WHAT IS REQUIRED
Let your answer be the line containing "vfov_deg: 10.9" and every line below it to the end of the records, copied exactly.

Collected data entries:
■ ■ ■ ■ ■
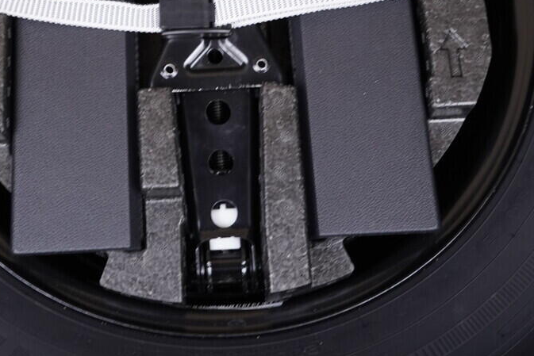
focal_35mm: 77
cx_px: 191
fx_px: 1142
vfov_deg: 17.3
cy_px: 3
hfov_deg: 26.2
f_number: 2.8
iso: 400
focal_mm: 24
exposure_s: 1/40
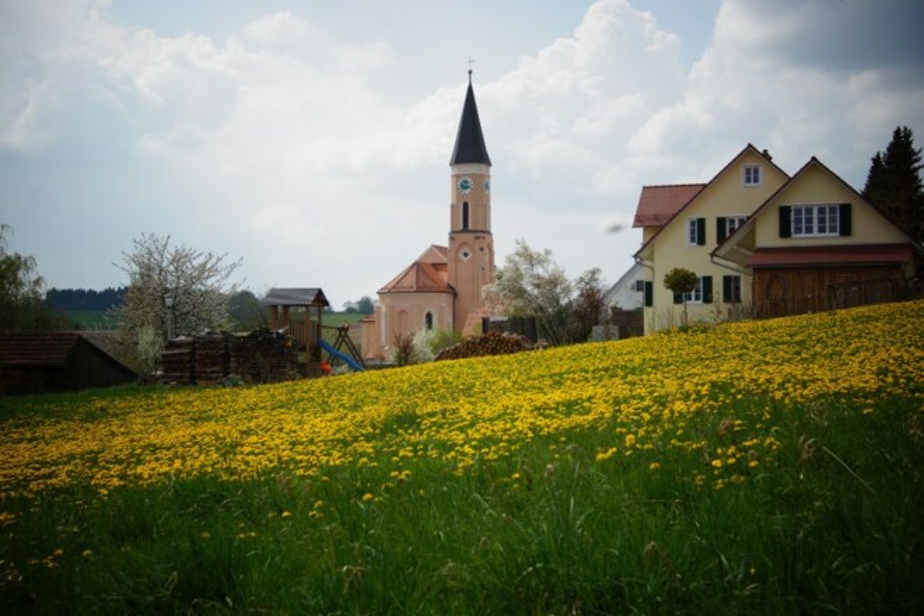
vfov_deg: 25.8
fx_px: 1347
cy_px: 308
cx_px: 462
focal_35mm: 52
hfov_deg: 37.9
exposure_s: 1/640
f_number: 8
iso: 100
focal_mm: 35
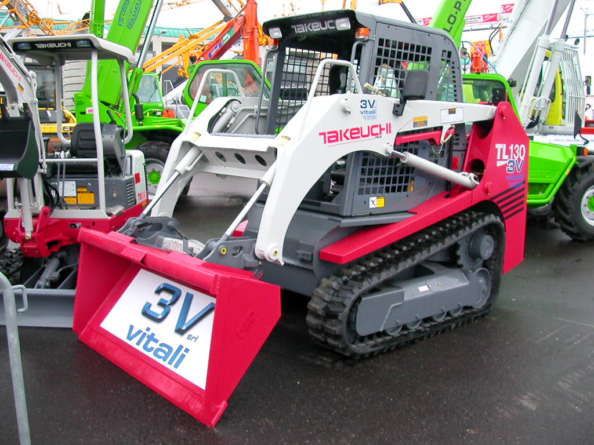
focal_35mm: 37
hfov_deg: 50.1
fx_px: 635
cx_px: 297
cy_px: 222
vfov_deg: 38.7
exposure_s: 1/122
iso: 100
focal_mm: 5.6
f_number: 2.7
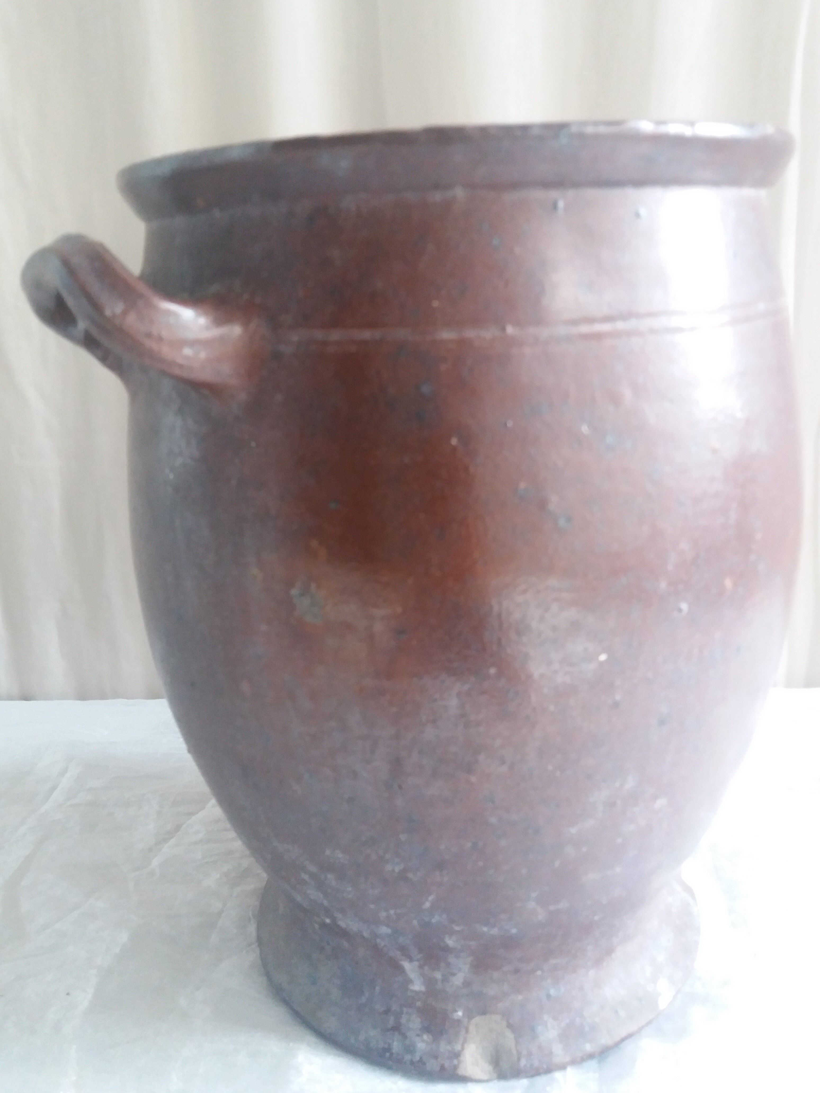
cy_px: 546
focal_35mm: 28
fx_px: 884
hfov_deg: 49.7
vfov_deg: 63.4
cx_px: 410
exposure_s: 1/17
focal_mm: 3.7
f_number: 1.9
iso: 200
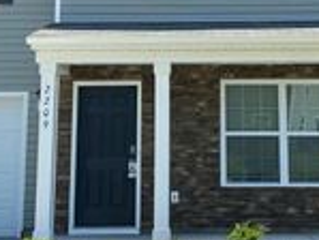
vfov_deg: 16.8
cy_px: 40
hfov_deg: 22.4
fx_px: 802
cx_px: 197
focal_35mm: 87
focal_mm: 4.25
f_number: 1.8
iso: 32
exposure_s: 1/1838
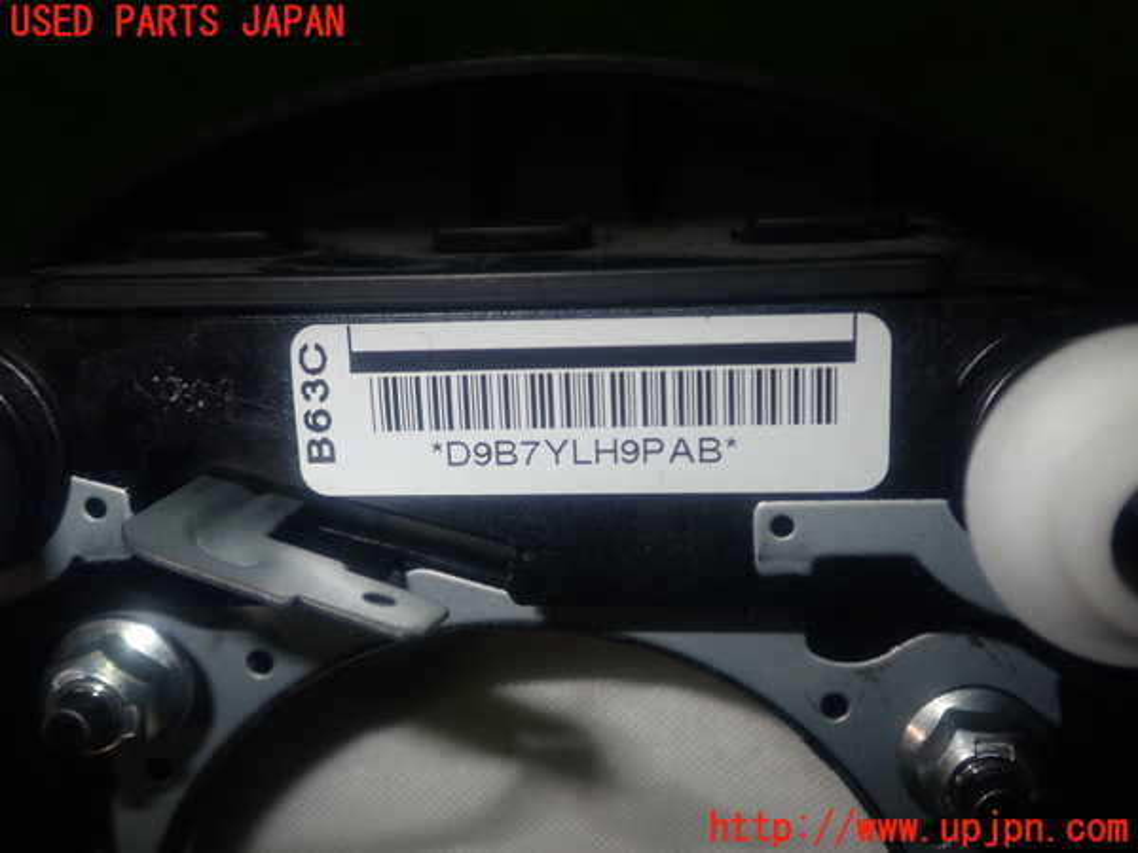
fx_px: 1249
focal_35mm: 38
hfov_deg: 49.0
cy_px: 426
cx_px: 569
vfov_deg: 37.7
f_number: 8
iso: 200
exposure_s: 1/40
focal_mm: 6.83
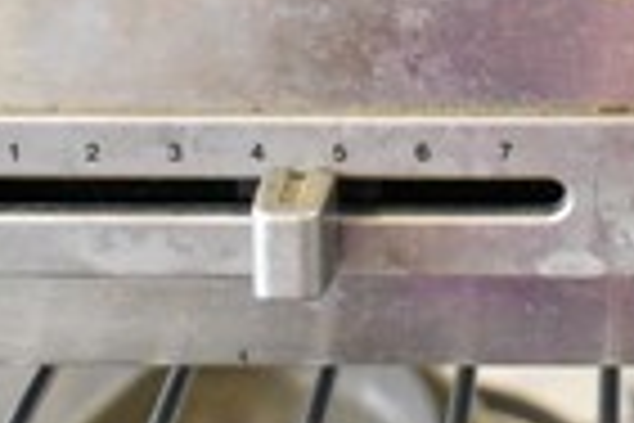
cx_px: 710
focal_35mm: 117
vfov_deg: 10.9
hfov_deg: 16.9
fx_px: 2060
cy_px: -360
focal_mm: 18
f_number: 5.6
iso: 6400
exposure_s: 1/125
■ ■ ■ ■ ■
RESPONSE AREA
vfov_deg: 10.9
hfov_deg: 16.9
fx_px: 2060
cy_px: -360
focal_mm: 18
f_number: 5.6
iso: 6400
exposure_s: 1/125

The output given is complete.